The Art of Seeing

Montreal Latin Quarter Art Exhibition,copyright Ellen Wilson

I told my eight year old daughter to turn off the TV, because too much TV was bad for her. She replied that she would eat carrots while she was watching TV; because carrots are good for you , and they therefore negate the bad effects of the TV.

That was pretty damn funny.

It seems we do this to ourselves a lot, though. We spend too much time online, digesting silliness. Or watching junk TV. We waste ouselves and do not give ourselves time to recharge. Instead, we divert our attention towards media goodies.

Of course we aren’t perfect. We just want to relax and not think about anything sometimes. But our society keeps us on hyperalert, claiming if we pay attention just a little bit longer, we can have it all.

It’s all an illusion. And I believe it! I for one am caught up in this online addiction. I think, oh, my, what does she say; what is he saying; I just know I’m almost on top of it all; and please, I must keep up!!!!

You really can’t.

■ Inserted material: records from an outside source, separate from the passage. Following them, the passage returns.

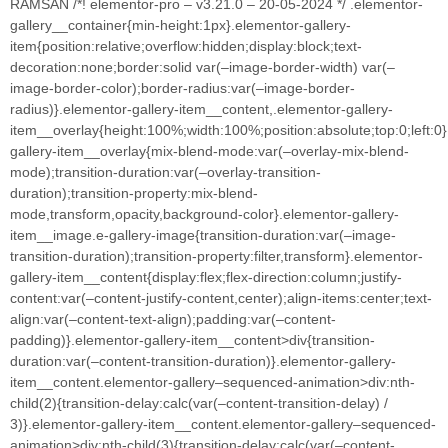
RAMSAN /*! elementor-pro – v3.21.0 – 20-05-2024 */ .elementor-
gallery__container{min-height:1px}.elementor-gallery-
item{position:relative;overflow:hidden;display:block;text-
decoration:none;border:solid var(–image-border-width) var(–
image-border-color);border-radius:var(–image-border-
radius)}.elementor-gallery-item__content,.elementor-gallery-
item__overlay{height:100%;width:100%;position:absolute;top:0;left:0
gallery-item__overlay{mix-blend-mode:var(–overlay-mix-blend-
mode);transition-duration:var(–overlay-transition-
duration);transition-property:mix-blend-
mode,transform,opacity,background-color}.elementor-gallery-
item__image.e-gallery-image{transition-duration:var(–image-
transition-duration);transition-property:filter,transform}.elementor-
gallery-item__content{display:flex;flex-direction:column;justify-
content:var(–content-justify-content,center);align-items:center;text-
align:var(–content-text-align);padding:var(–content-
padding)}.elementor-gallery-item__content>div{transition-
duration:var(–content-transition-duration)}.elementor-gallery-
item__content.elementor-gallery–sequenced-animation>div:nth-
child(2){transition-delay:calc(var(–content-transition-delay) /
3)}.elementor-gallery-item__content.elementor-gallery–sequenced-
animation>div:nth-child(3){transition-delay:calc(var(–content-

But because I am all new to this I throw myself into the delusion with gusto.

What a fool.

When I was little I learned the Art of Seeing. My dad is an artist and he used to take me to art shows and galleries. I used to go into his studio and push my hands into paint – stick them onto canvas and rub them all around.  I would feel, see, smell, and hear, the paint.  Hear the paint?  Yes, it would make popping noises when I squished it though my fingers.  I did refrain from tasting the paint.

The art of seeing is three dimensional. You have to soak it into your entire life, by using all your senses.

So, I say, turn off the damn TV. Go to an art gallery. Art will teach you much about life. Learn what an artist is thinking through her paintings. Feel what he has to say through the observation of his work.

But it is not passive observation. And that is the point. The artist is transmitting something extremely important to you.

We can look at photography and writing the same way – the Artist’s Way – the way of seeing. But that is for tomorrow.